Sir Bernard James Callinan, (2 February 1913 – 20 July 1995) was an Australian soldier, civil engineer, businessman, and sport administrator.

==Early life==
Born in Melbourne on 2 February 1913, after attending St Kevin's College Callinan completed a Bachelor of Civil Engineering at the University of Melbourne. Upon graduating in 1935, he joined the embryonic consulting practice of Gordon Gutteridge, which became Gutteridge, Haskins and Davey a few years later and is now known as GHD.

==Military service==
Callinan was commissioned as a lieutenant in the Citizens Military Force in June 1940, being appointed into the Royal Australian Engineers. In March 1941, he volunteered for overseas service and joined the Second Australian Imperial Force, taking up a posting as an instructor at the Demolitions Wing, at the 7th Infantry Training Centre. He was promoted to captain in July 1941, and subsequently posted as the second-in-command to the 2/2nd Independent Company, deploying with them to Timor as part of Sparrow Force in December 1941. He subsequently led the commandos during their campaign on the island and in July 1942 was temporarily promoted to major.
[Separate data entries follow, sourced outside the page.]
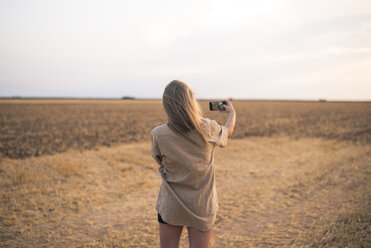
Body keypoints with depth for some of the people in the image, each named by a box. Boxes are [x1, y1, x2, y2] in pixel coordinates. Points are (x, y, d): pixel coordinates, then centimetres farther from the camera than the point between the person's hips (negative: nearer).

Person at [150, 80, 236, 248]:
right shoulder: (208, 129, -13)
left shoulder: (158, 135, -17)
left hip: (171, 207, -1)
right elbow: (228, 131, 12)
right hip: (202, 206, 1)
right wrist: (232, 113, 32)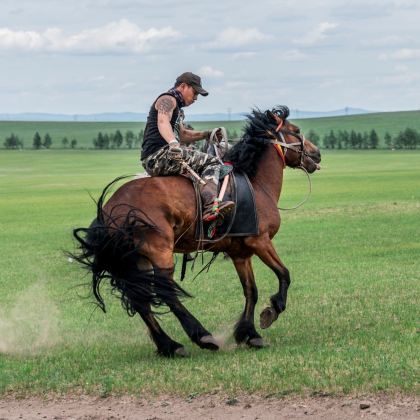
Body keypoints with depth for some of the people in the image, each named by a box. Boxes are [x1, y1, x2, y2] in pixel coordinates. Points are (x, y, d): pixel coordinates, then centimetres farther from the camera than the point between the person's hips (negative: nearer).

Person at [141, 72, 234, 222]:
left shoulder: (177, 108, 31)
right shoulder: (168, 99, -2)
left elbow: (183, 135, 40)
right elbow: (163, 122, -23)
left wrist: (206, 135, 25)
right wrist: (173, 142, -42)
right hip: (159, 155, -11)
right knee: (212, 163, -18)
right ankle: (211, 205, -39)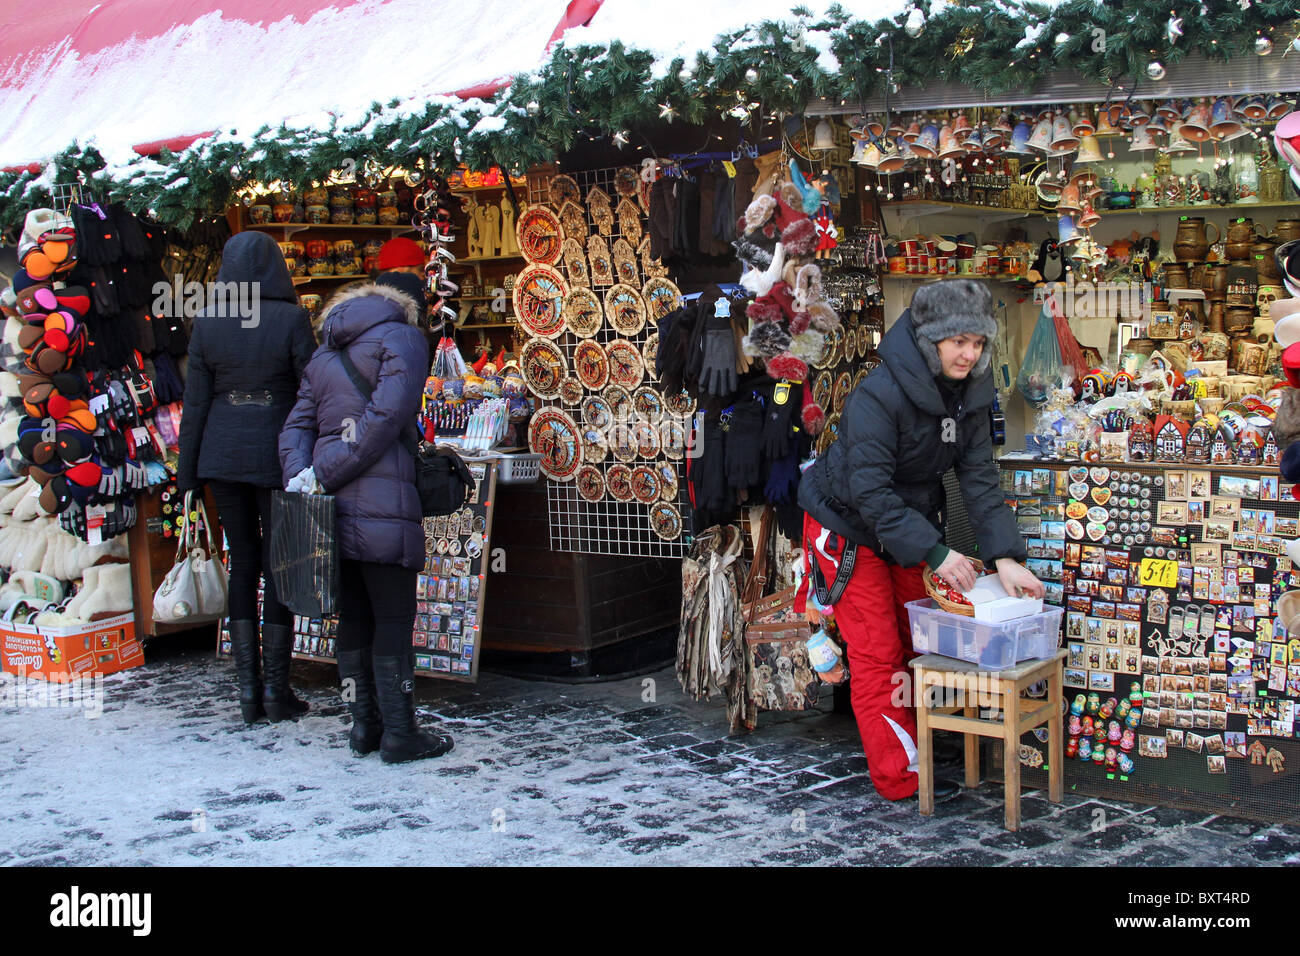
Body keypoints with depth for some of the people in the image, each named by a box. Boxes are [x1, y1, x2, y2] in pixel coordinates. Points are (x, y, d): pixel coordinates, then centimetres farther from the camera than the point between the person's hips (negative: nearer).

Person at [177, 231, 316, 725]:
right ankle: (276, 690, 7)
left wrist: (189, 473, 8)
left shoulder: (207, 323, 0)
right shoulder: (291, 319, -9)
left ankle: (248, 688, 10)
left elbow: (195, 402, 2)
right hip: (277, 454, -3)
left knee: (242, 562, 12)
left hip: (222, 452, 3)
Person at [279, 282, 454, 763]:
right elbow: (386, 416, -11)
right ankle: (399, 733, 1)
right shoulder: (401, 338, 2)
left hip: (332, 505, 6)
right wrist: (323, 475, -10)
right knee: (393, 619, -1)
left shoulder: (324, 356, 22)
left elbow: (297, 426, 10)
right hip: (381, 502, -6)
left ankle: (364, 725, 18)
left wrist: (298, 476, -6)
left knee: (353, 616, 12)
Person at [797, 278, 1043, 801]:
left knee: (917, 640, 10)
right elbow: (870, 492, -32)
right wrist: (935, 552, -35)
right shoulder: (879, 395, -31)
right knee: (877, 652, -5)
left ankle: (909, 746, 22)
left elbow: (979, 477, -9)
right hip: (850, 527, -7)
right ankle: (900, 777, 1)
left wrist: (1004, 556, -20)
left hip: (909, 519, 7)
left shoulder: (968, 393, -8)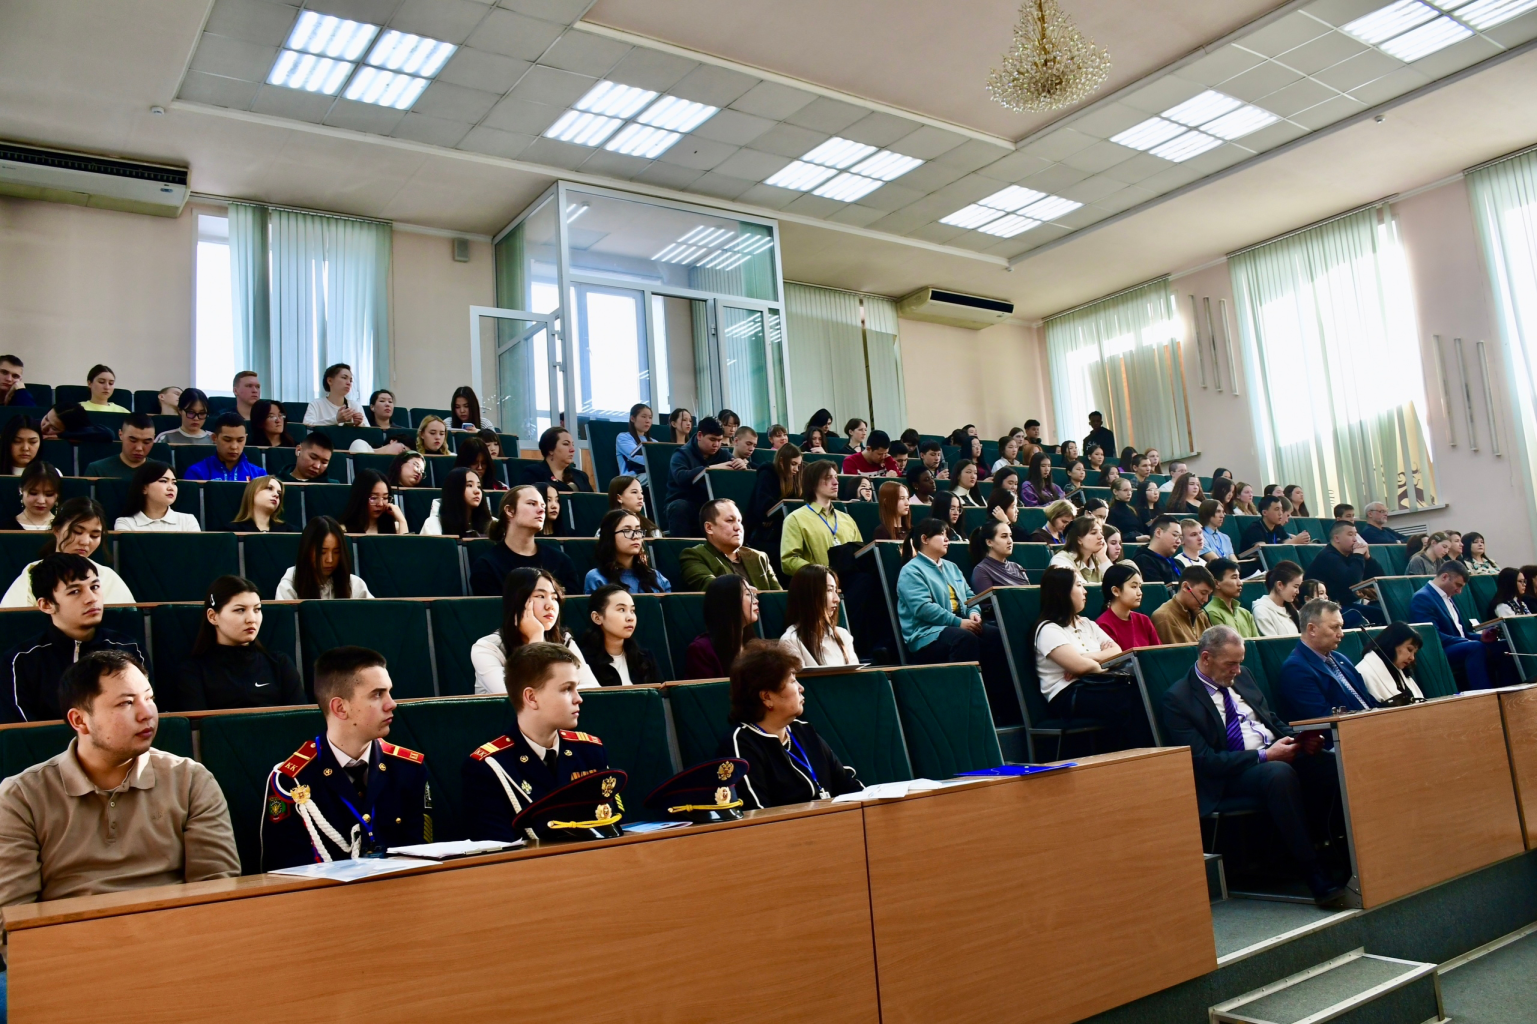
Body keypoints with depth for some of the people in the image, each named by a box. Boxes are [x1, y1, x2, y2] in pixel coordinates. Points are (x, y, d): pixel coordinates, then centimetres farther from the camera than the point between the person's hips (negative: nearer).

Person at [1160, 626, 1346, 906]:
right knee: (1280, 774, -38)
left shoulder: (1241, 676, 15)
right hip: (1231, 777, -7)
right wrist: (1264, 756, -18)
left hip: (1279, 756, 7)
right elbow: (1205, 761, -13)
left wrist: (1299, 739, 1)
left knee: (1333, 764, -23)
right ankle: (1318, 878, -32)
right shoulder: (1178, 699, -8)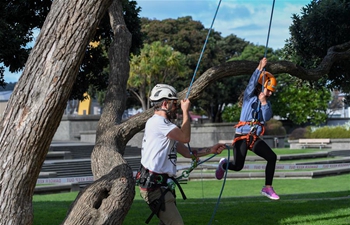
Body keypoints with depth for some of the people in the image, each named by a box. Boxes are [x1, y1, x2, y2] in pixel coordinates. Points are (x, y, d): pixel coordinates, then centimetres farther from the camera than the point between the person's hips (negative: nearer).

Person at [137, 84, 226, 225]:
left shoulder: (165, 125, 21)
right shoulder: (156, 121, -10)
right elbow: (185, 137, -14)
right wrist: (185, 111, -3)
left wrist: (211, 150, 11)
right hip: (154, 186, -10)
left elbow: (186, 152, 20)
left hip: (163, 185, 10)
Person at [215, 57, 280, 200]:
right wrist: (260, 68, -33)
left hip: (255, 138, 5)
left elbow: (267, 117, -4)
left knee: (272, 157, -12)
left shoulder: (265, 101, 10)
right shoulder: (249, 96, -3)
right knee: (238, 166, -7)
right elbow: (252, 83, -22)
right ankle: (224, 164, 31)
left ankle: (267, 188, -3)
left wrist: (263, 102, -15)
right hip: (242, 136, -5)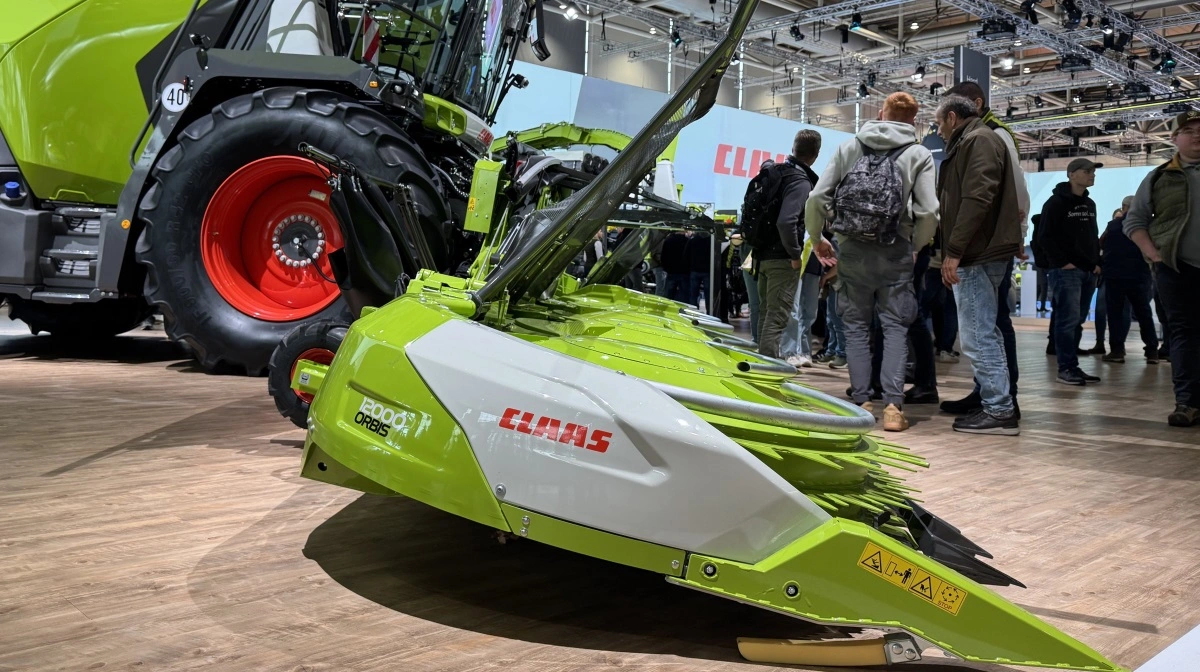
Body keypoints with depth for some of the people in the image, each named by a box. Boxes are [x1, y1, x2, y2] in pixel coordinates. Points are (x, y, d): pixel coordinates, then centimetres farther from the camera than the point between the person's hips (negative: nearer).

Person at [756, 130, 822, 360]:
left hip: (762, 254, 8)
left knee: (766, 314, 17)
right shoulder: (801, 182, -16)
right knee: (776, 319, -4)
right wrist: (795, 254, -17)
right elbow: (786, 222, -28)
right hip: (781, 259, -8)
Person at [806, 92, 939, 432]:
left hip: (851, 249, 1)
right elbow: (929, 212, -7)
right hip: (895, 251, -1)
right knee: (895, 327, 5)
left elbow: (817, 198, 1)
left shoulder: (849, 147, 7)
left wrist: (817, 239, 15)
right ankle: (893, 405, -2)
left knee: (856, 326, 9)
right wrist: (915, 247, 10)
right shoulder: (918, 154, 2)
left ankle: (861, 403, 7)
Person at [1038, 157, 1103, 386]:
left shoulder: (1090, 204, 18)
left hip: (1088, 271, 8)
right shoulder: (1056, 202, -7)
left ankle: (1072, 366, 13)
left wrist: (1097, 262, 12)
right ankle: (1066, 368, -7)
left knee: (1078, 321, 9)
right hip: (1066, 270, -8)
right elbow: (1045, 235, -12)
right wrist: (1062, 262, -16)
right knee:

Upon returning to Australia, his promotion to major was confirmed and he served on the headquarters of the First Army as a staff officer before taking up a posting as second-in-command of the 31st/51st Battalion at Merauke in November 1943. In early 1945, he was promoted to lieutenant colonel and assumed command of the 26th Battalion, leading them through the Bougainville Campaign. In February 1946, he was discharged from the 2nd AIF, but later returned to the Citizen Military Forces and commanded the 58th/32nd Infantry Battalion, commanding it from 1948 to 1951. For his wartime service he was awarded the Distinguished Service Order and Military Cross for outstanding leadership and gallantry. He was also Mentioned in Despatches.

==Professional career==
Returning to GHD from service in World War 2, Callinan developed the practice in Victoria and Tasmania, creating a vibrant and enthusiastic team with a reputation for efficiency and integrity. Callinan was a great believer in diversifying the scope of work that GHD performed, particularly in urban planning. He studied this subject at Melbourne University part-time and topped his class with honours. This enabled GHD to add another service to its offering and grow its relationships with local government clients. He was appointed chairman and managing director of the company in 1971 and received a Commander of the Order of the British Empire for his services to engineering. The following year he was presented with the Peter Nicol Russell Memorial Medal from the Institution of Engineers Australia. In 1977 he was knighted for services to engineering and retired from GHD in 1978, after 44 years of service. Callinan led the company through a period of rapid expansion, as it grew to 500 employees with offices around Australia and began to establish a global footprint.

Callinan held many positions in the commercial field, including director of CSR Ltd, director of British Petroleum Company of Australia, chairman of the new Federal Parliament House Construction Authority, commissioner of the Australian Broadcasting Corporation and the State Electricity Commission of Victoria (SEC), deputy chancellor of La Trobe University and president of the Institute of Engineers Australia. From 1963 he served as Commissioner of the SEC Victoria.

==Sport administration==
Callinan joined the Melbourne Cricket Club (MCC) committee in 1966 and served as president from 1980 to 1985. He fought to retain the Victorian Football League (VFL) grand final at the Melbourne Cricket Ground (MCG), and was a long-serving Victorian Amateur Football Association (VAFA) Patron-in-Chief.

==Later life==
He died in 1995. His five children and his wife, Naomi, survived him.